I don’t buy any of it anymore. I don’t. It’s been half a century of various looming fears coming into my consciousness and wandering about in the foreground and then in the background of my head . . . and, so far, I’m not seeing what they told me to be very very scared of.

I’m seeing something else though. What I’m seeing is a pattern. A pattern of over-whelmingness. If you have a generation growing up learning about how very limited their future is, because of how gravely ill their world is, you will get a generation that is not going to be that interested in long range plans . . . for anything. Why bother to save our folk if we are going to die of dirty water? Why bother to save the waterways if we are doomed to radiation sickness? Why bother with anything, really, it’s all going downhill and we are the last of it all. No more trees, no more bees, no more us.

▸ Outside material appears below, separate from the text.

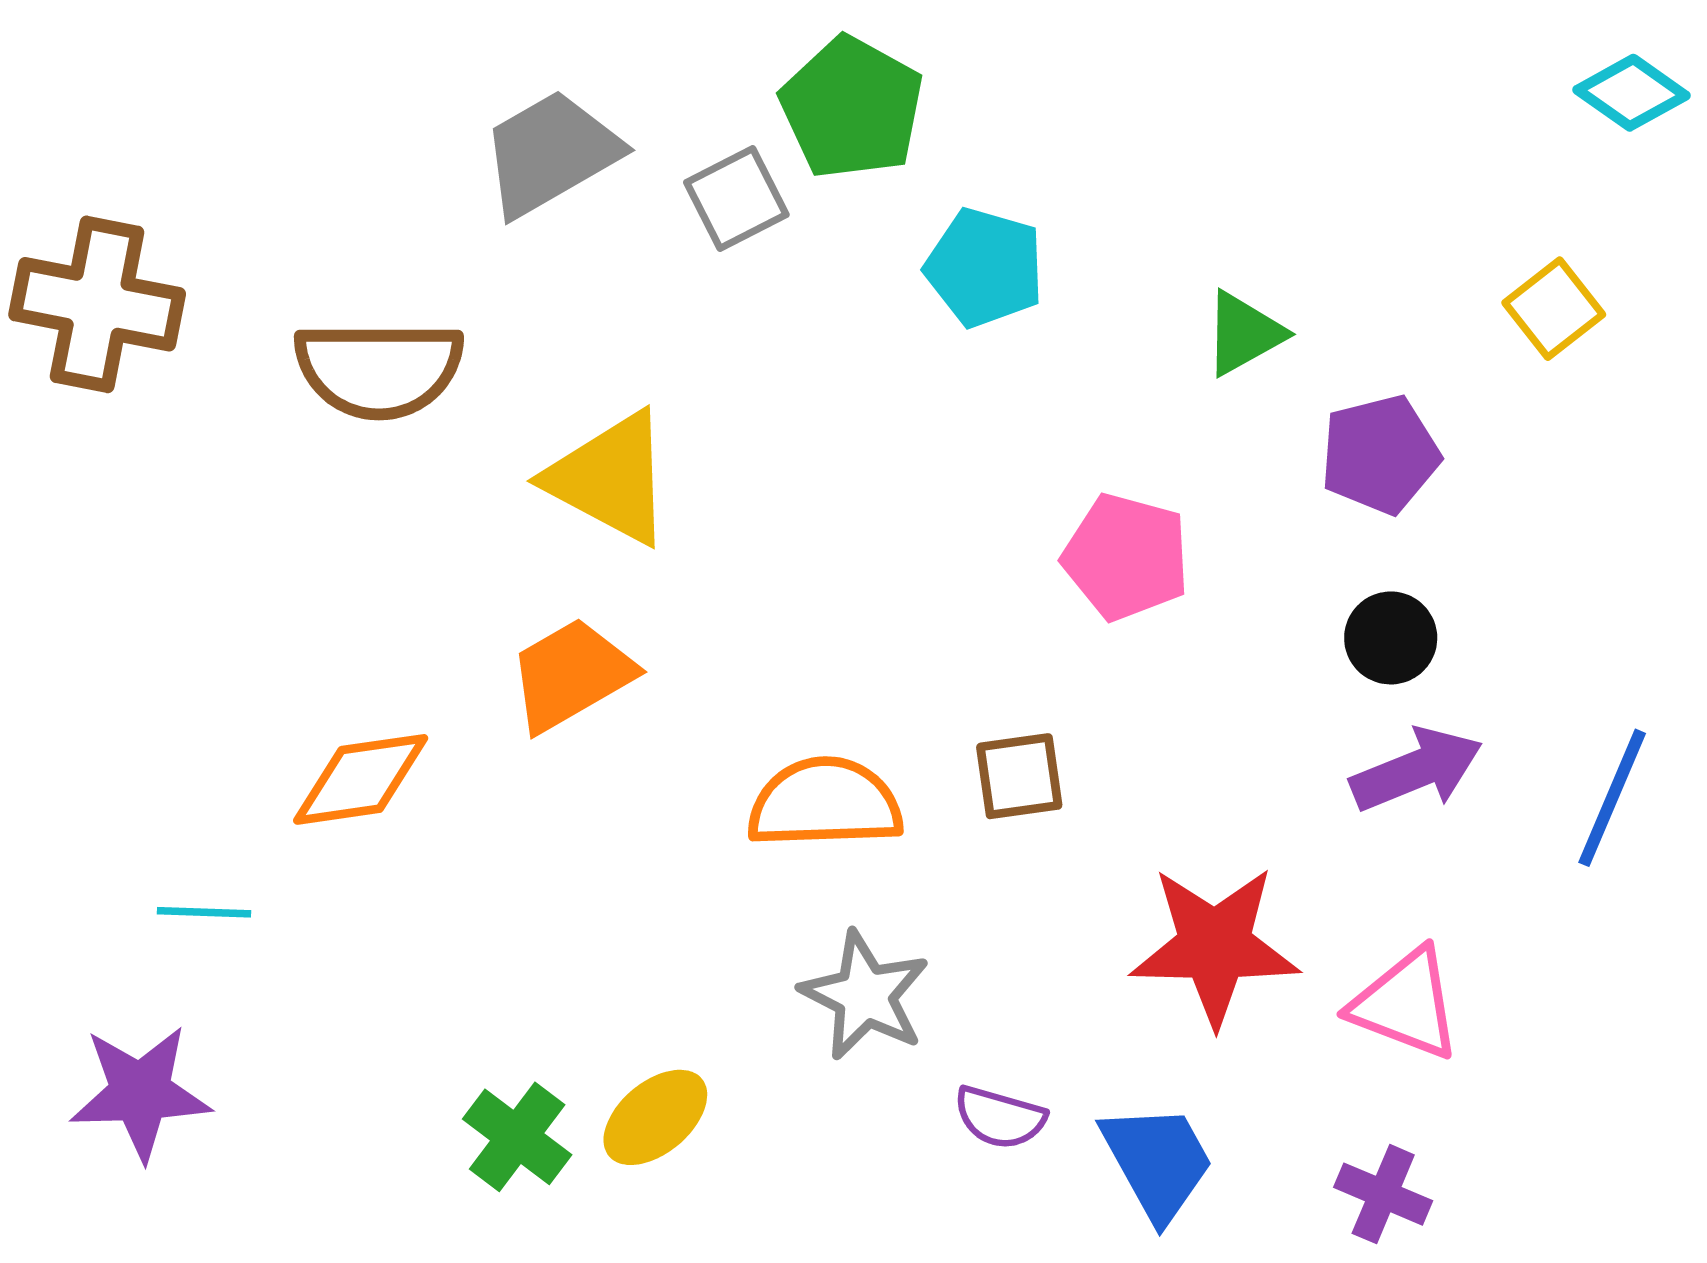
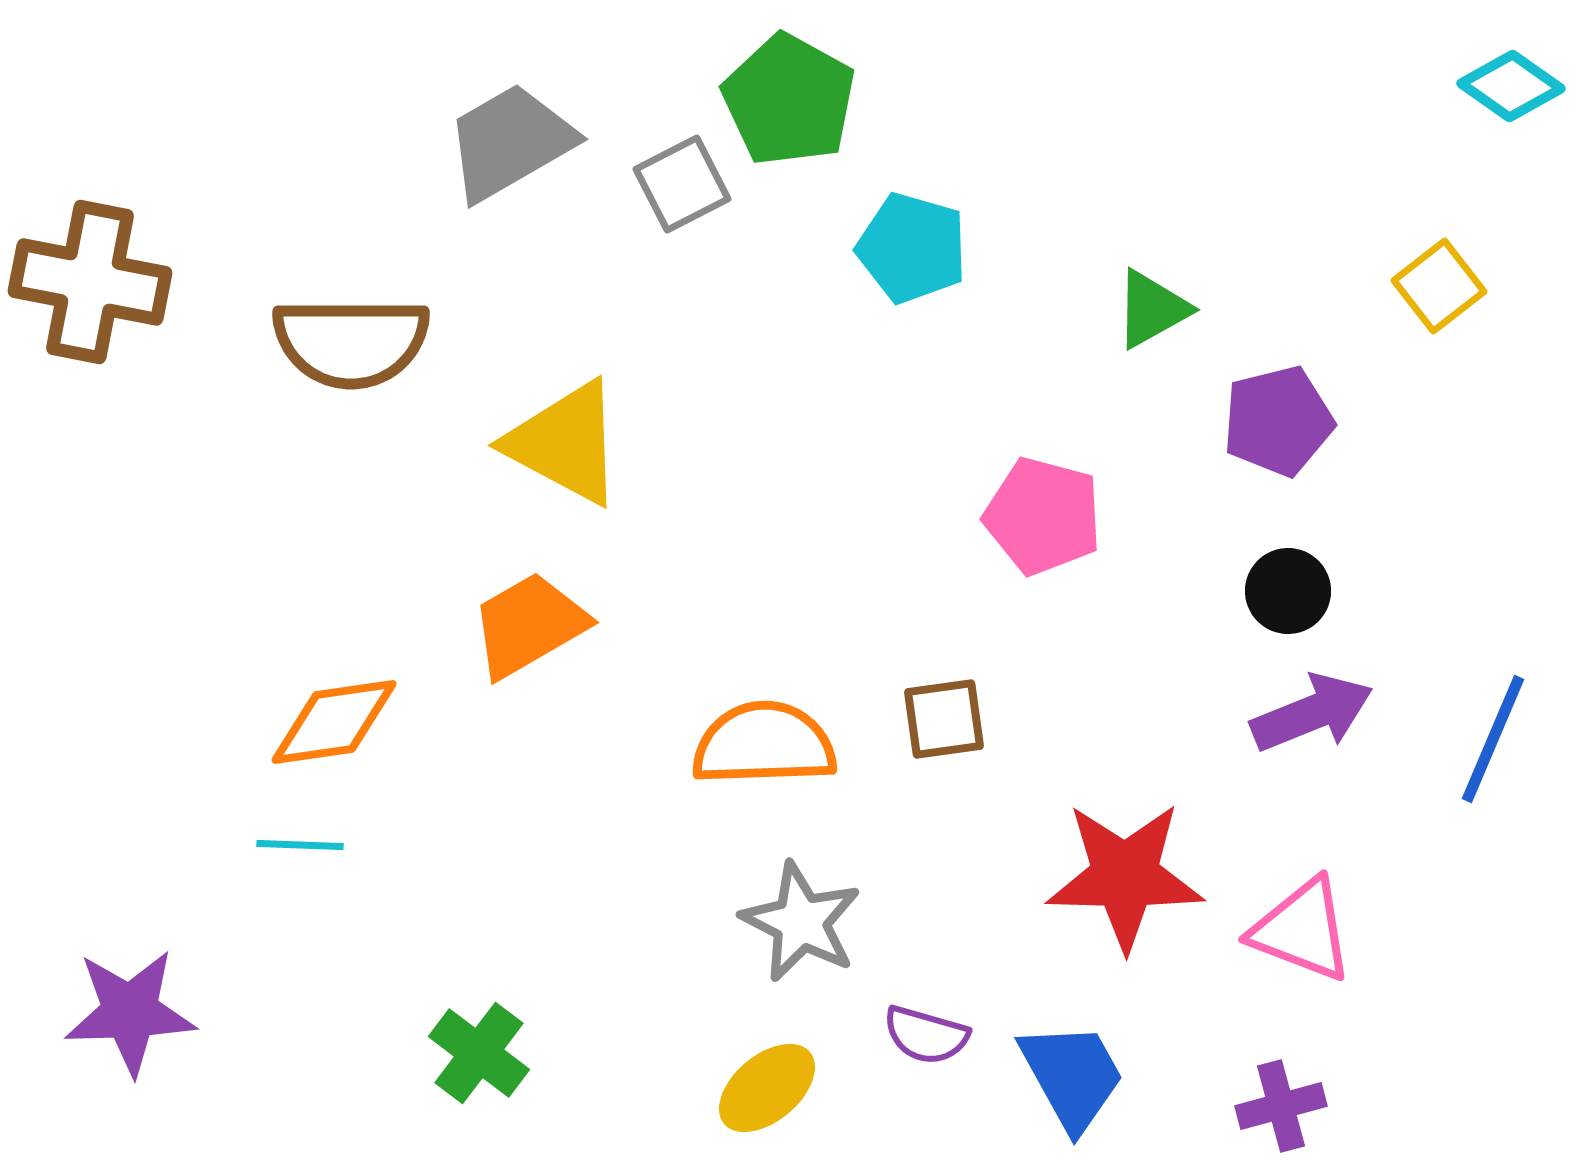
cyan line: (204, 912) -> (300, 845), moved
yellow ellipse: (655, 1117) -> (767, 1088), moved
purple cross: (1383, 1194) -> (1281, 1106), turned -38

Well, we were the last until that damn Generation Y came along. Then Generation Z. I think we’ve gone back around to Generation A now . . .

And still here we are. Are there fewer of us? Are there more of us? I don’t know if that matters, because the thing is — we are still here. Along with the tuna. And the pandas. Pandas who drink water.

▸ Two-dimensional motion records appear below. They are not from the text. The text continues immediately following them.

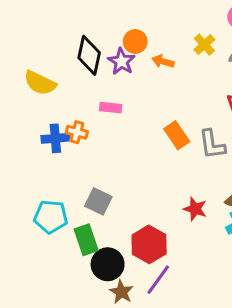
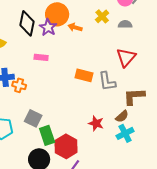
orange circle: (135, 41) -> (57, 14), size x1.5
orange cross: (77, 132) -> (19, 85), moved
orange rectangle: (177, 135) -> (84, 75), turned -42
green rectangle: (86, 240) -> (47, 135), moved

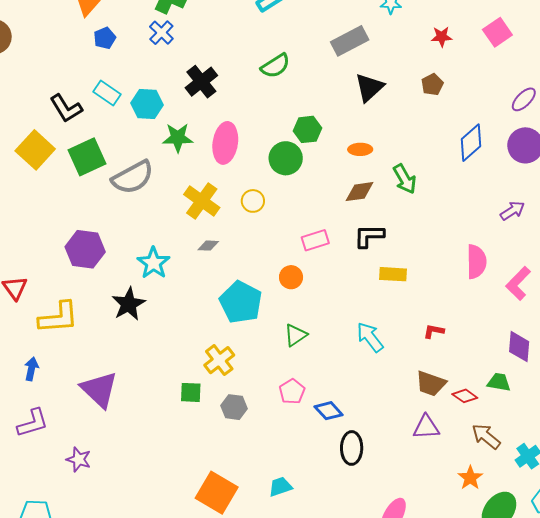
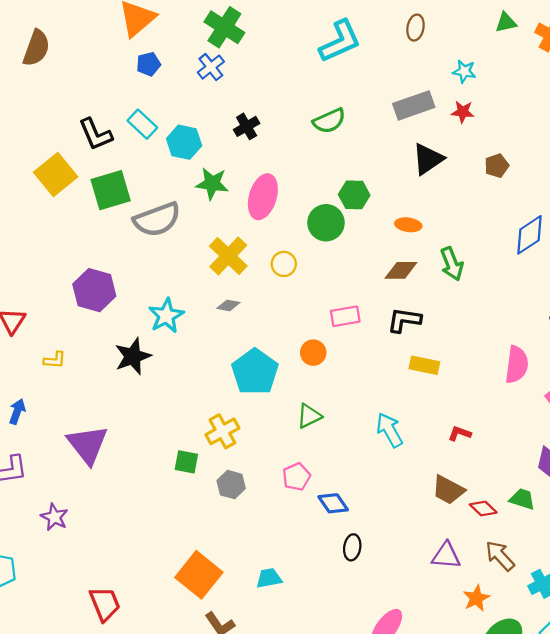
red star: (442, 37) -> (463, 112), moved
black cross: (201, 82) -> (247, 126), size x0.7
yellow L-shape: (58, 318) -> (55, 360), size x0.5
purple triangle: (426, 427) -> (446, 556), moved
black ellipse: (352, 448) -> (352, 547), size x0.7

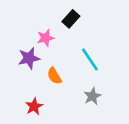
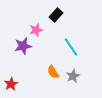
orange semicircle: (54, 76) -> (53, 72), moved
red star: (34, 106) -> (11, 84), moved

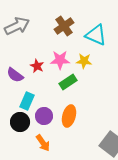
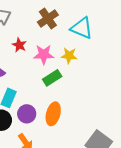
red star: (37, 66) -> (19, 45), moved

Shouldn’t it all be gone by now? I mean, really think about it — who, reading this, hasn’t spent his or her life under the impression that the rain forests are horribly threatened and are being knocked down as we read? Five acres every minute, wasn’t it? I don’t know about your calculations, but . . . I grew up thinking that we had a certain sized planet that didn’t grow. For there to be still more rain forest left, after 30 years of hearing about how it is being razed, we would have to have access to more rainforests . . . or more land. Or both. I don’t know, maybe we do. Maybe, though, just maybe, those rainforests weren’t getting hit as badly as they were being made out to be. Maybe I didn’t have to forgo the Brazil nuts throughout the ’80s.

Don’t get me started on the tuna sandwiches I missed.

In the light of all this, I refuse to be disheartened anymore. I refuse to live under the ever-present threat of mass extinction of who I am, whether it is my folk or my planet going belly up under me. I refuse to continue to participate in squandering the forces of energies that can be spent on higher things than listening to teeth gnashing about the news that comes out of agenda-filled multi-cultural mass media world news headquarters. You can if you want to — and I suppose some of you will — but finally, after a life time full of pointless fears, vague uneases, and worries about so many things that I couldn’t do anything about anyway, I’m done.

I don’t think it’s as bad as they want us to think it is. I don’t think it ever was. I don’t think it ever quite will be. Difficult sometimes? Sure. Troublesome? Of course. Do we need to protect our borders, avoid rabid dogs, and wash produce before we eat it? Yes. Bleak and hopeless and worsening every day with nothing but planetary (maybe even universal) doom and massive human termination — most particularly for us — ahead . . . ? No, not at all.

 Note

“Volta” is a term used in formal poetry. It refers to the place in a sonnet where a sudden change of direction occurs.